The task:
Copy out every line of text in the rows below without changing a character, and omit the pictures.

Listed records:

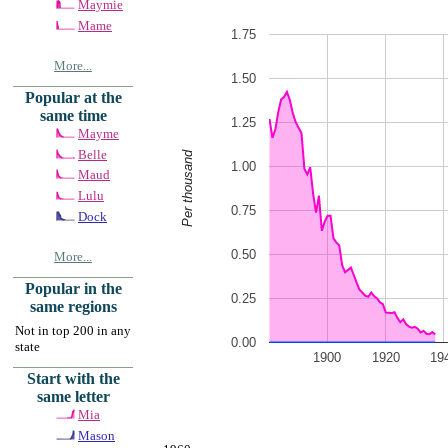
Maymie
Mame
1.75
More...
1.50
Popular at the
same time
1.25
Mayme
Belle
Per thousand
1.00
Maud
Lulu
0.75
Dock
0.50
More...
Popular in the
0.25
same regions
Not in top 200 in any
0.00
state
1900
1920
19
Start with the
same letter
Mia
Mason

Exercise answer:
Maymie
Mame
1.75
More...
1.50
Popular at the
same time
1.25
Mayme
Belle
Per thousand
1.00
Maud
Lulu
0.75
Dock
0.50
More...
Popular in the
0.25
same regions
Not in top 200 in any
0.00
state
1900
1920
19
Start with the
same letter
Mia
Mason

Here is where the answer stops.